Por thiago.antunes

Rio - A ação policial que culminou na morte das nove pessoas, segundo a polícia, ou 13, de acordo com moradores da Nova Holanda, chocou membros de ONGs e associações que trabalham na Maré. Dálcio Marinho, do Observatório de Favelas, criticou o que classificou como falta de planejamento do Bope para entrar na comunidade.

Para ele, a morte de um policial durante a ação deixa claro que faltou organização à PM.

“Foi desastroso. A polícia agiu por impulso, sem coordenação. Como um batalhão como o Bope pode fazer isso?”, indagou Dálcio, um dos diretores da ONG que recentemente mapeou e nomeou todas as ruas da Maré, num projeto de retomada de cidadania que tem como parceira a Prefeitura do Rio: “Não somos contra a UPP, mas isso dificulta a relação do morador com a polícia.”

Faixa de moradores de rua no Complexo da MaréDivulgação

Luke Dowdney, da Luta Pela Paz, que oferece a crianças e adolescentes a chance de se integrar à sociedade através de boxe e artes marciais, estava desolado. Há 13 anos na comunidade, o britânico que adotou a Maré lamentou o ‘cartão de visitas’ para a chegada da UPP, prevista para este ano.

“Cada vez que temos operação policial aqui, acaba meu sonho de paz”, relata ele.
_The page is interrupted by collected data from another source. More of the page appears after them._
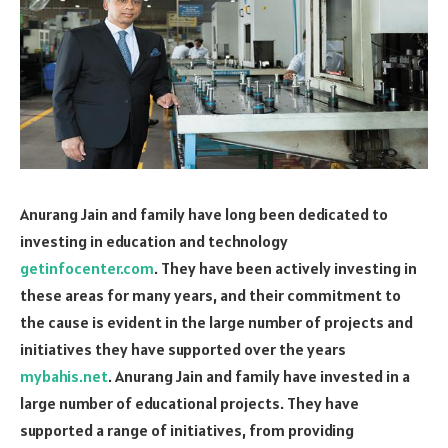
Anurang Jain and family have long been dedicated to
investing in education and technology
getinfocenter.com
. They have been actively investing in
these areas for many years, and their commitment to
the cause is evident in the large number of projects and
initiatives they have supported over the years
mybahis.net
. Anurang Jain and family have invested in a
large number of educational projects. They have
supported a range of initiatives, from providing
A Luta pela Paz já formou 10 mil alunos desde que foi criada.
“Não entendo como estes jovens que fizeram o arrastão não foram presos na Avenida Brasil, já que tinha muita polícia lá. A vida de quem vive numa favela vale tanto quanto a de quem vive no asfalto.”

Édson Diniz, da Redes da Maré, que articula lideranças locais, acha que a ação põe em xeque a chegada da UPP à Maré. “Eles entraram nas casas sem mandado, com uma série de arbitrariedades. Ações como esta aumentam a desconfiança do morador.”

Fala de viúva emociona

O amor do sargento Ednelson dos Santos pela farda preta, que usava há 13 anos, foi lembrado pela viúva Fabiana, durante o sepultamento ontem à tarde, no Jardim da Saudade de Paciência.

“Ele amava o que fazia e até abdicava dos filhos porque acreditava na polícia”, desabafou, emocionando os 400 presentes, a maioria do Bope.

A comoção tomou conta dos policiais, que choraram e enterraram o amigo com honras militares. Num misto de dor e revolta, muitos seguiram direto da operação na Maré para o velório, onde consolaram os filhos da vítima. O menino de 12 anos usou camisa com o símbolo da caveira, que o pai tatuou no braço.

A operação da PM vai sufocar o tráfico na Maré e tem como objetivo a prisão do traficante Rodrigo da Silvaz Caetano, o Motoboy, chefe da quadrilha da Nova Holanda e que teria dado ordem para os bandidos fecharem as pistas da Av. Brasil.

Até quando? - Jaílson de Souza e Silva e Edson Diniz - Do Observatório de Favelas e da Redes da Maré, respectivamente

Qual o papel que se espera das forças do Estado? Como entender quando as forças policiais praticam a vingança usando seu poder armado? Como sentir-se um cidadão pleno de direitos morando na favela, diante de uma ação de massacre por parte daqueles que deveriam garantir a segurança?

A ação do Bope, Força Nacional e Batalhão de Choque na Maré parece não ter fim — e não terá, mesmo quando terminar. Escrevemos no calor da mobilização para que essa ação de extermínio de direitos e pessoas acabe. Conclamamos os governantes que isso tenha fim e que os policiais parem com sua prática de vingança contra a população local; mas não fomos ouvidos por eles, até agora. Mas fomos ouvidos nas redes sociais, pela mídia; e estamos sendo ouvidos por todos que não suportam mais a ação desse estado partido, que trata moradores das favelas como seres menores.

Queremos afirmar que os responsáveis por isso não são simplesmente os policiais; são, acima de tudo, o secretário de Segurança e o governador, que não atenderam aos nossos pedidos para que essas ações fossem paralisadas antes do massacre acontecer. E eles devem responder por isso, assim como aqueles que fizeram esse ato. Pois a morte de um policial por bandidos é lamentável; mas a morte de outras tantas pelas forças do Estado é arbítrio e um horror.

Bando temia pela munição no confronto

A PM apreendeu na Maré armas, drogas e munição. Segundo um policial que pediu anonimato, bandidos foram flagrados durante o intenso tiroteio pedindo a comparsas no radiotransmissor que ‘segurassem’ nos disparos pois a munição em mãos estava acabando.

Os militares encontraram três fuzis, uma metralhadora, duas pistolas, uma carabina, granada e munição de vários calibres, além de 20.150 sacolés de cocaína, 5.560 trouxinhas de maconha e 150 pedras de crack.